1:30 p.m. Mr. Wong fills his miniature electric-green and black bombes – created with fennel and black truffle – with warm lobster, and his coaches comment on how finely he has chopped the fish and why his tomato tartare isn't quite red enough. The potato base should be pink – braised in lobster butter – and they need to order some silver skewers to add visual interest.

2 p.m. Squash rings filled with creamy kidney and topped with port-braised turnip pearls get the nod from one coach but criticism from the other. Make it oval. Try a “wedding-cake style” stack.

2:30 p.m. Carrot and turnip “drums” filled with seared foie gras and iced in a carrot purée are a hit – but the coaches want a different look. Time to source some miniature plates.

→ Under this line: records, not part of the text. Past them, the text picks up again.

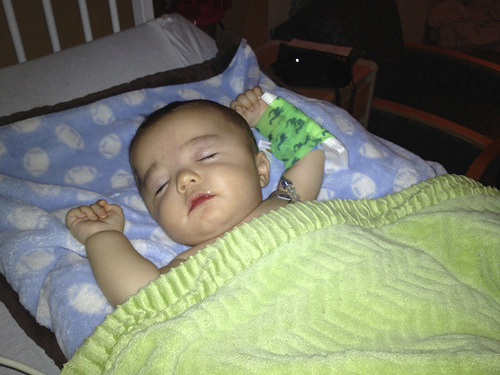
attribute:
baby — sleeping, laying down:
[57, 93, 386, 301]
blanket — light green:
[62, 174, 498, 374]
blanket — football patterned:
[4, 38, 451, 355]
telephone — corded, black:
[286, 49, 362, 109]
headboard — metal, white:
[2, 2, 167, 72]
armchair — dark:
[284, 8, 500, 175]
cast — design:
[258, 90, 350, 170]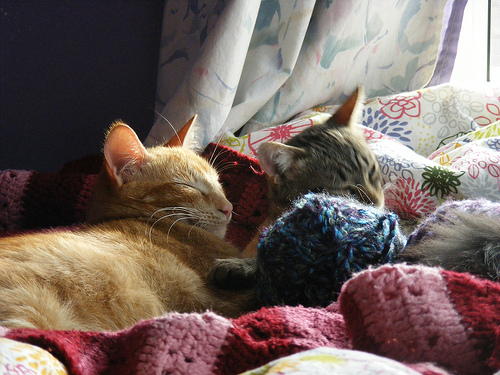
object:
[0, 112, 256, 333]
cat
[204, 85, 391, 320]
cat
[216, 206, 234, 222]
nose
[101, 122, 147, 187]
ear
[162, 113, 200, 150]
ear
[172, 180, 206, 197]
eye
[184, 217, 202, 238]
whisker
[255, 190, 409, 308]
yarn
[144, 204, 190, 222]
whisker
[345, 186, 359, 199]
eye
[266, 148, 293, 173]
hair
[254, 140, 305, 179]
ear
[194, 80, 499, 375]
blanket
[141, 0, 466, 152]
curtain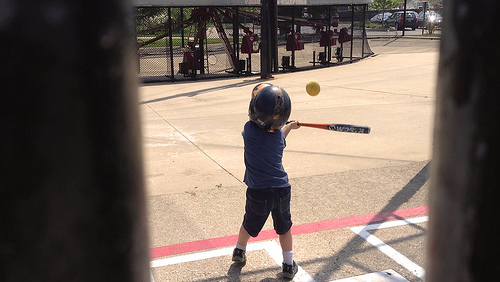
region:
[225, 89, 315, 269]
THAT IS A CHILD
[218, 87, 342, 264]
THE CHILD IS PLAYING BASEBALL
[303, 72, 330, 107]
THAT IS A BALL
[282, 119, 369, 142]
THAT IS A BASEBALL BAT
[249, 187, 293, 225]
THE CHILD IS WEARING BLACK SHORTS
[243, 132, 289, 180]
THAT CHILD IS WEARING BLUE T SHIRT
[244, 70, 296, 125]
THAT IS A HELMNET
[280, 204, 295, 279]
THAT IS A LEG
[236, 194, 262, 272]
THAT IS A LEG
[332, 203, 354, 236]
MARKING ON THEGROUND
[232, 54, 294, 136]
boy has black helmet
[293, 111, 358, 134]
red and black bat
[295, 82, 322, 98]
large yellow baseball near boy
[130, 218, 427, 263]
red line on ground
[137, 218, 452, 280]
white lines for batter's box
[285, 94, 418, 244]
concrete is light brown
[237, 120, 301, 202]
boy has blue shirt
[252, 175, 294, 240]
boy has black shorts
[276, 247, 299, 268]
boy has white socks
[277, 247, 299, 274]
black and white shoes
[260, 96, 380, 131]
red and black bat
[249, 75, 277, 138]
boy has blue helmet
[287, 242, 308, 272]
boy has white socks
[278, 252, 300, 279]
boy has black shoes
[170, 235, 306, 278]
white lines on batter's box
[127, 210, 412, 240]
red line on sidewalk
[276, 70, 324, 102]
ball is large and yellow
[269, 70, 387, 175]
sidewalk is light brown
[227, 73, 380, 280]
little boy at a batting cage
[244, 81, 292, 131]
black and orange base ball helmet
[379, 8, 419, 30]
a black parked vehicle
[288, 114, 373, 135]
orange and black base ball bat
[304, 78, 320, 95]
yellow base ball in motion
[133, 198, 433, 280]
red and white lines painted on the ground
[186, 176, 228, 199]
plants growing through cracks in the ground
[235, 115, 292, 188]
navy blue tee shirt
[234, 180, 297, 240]
dark blue denim shorts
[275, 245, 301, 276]
white socks and black shoes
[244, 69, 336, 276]
The child is holding a bat.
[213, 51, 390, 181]
The child is hitting the ball.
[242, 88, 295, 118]
The child is wearing a helmet.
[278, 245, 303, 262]
The child has on white socks.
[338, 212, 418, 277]
White lines on the court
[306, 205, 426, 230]
A red line on the court.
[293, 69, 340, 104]
The ball is in the air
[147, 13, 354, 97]
A fence around the court.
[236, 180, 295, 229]
The child is wearing jean shorts.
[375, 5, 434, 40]
Cars parked in the parking lot.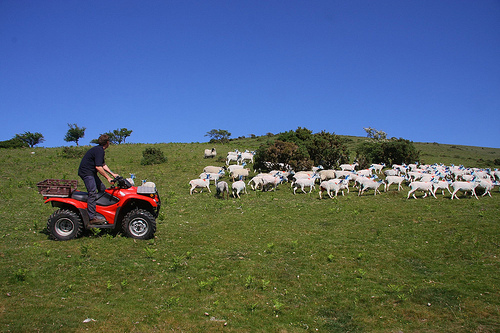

3 p.m. Ms. Pineda readies the last morsel for today's critique. The green mousse “I've made 15 times so far” is bulging out of its lacy yellow-beet wrapper and Mr. Sulatycky wants to see more “perfection” in the pearl onions balanced on top. Try again.

4 p.m. Mr. Sulatycky and Mr. Parkinson head to the airport to fly home to California and Calgary while Mr. Wong and Ms. Pineda start planning tomorrow's practice.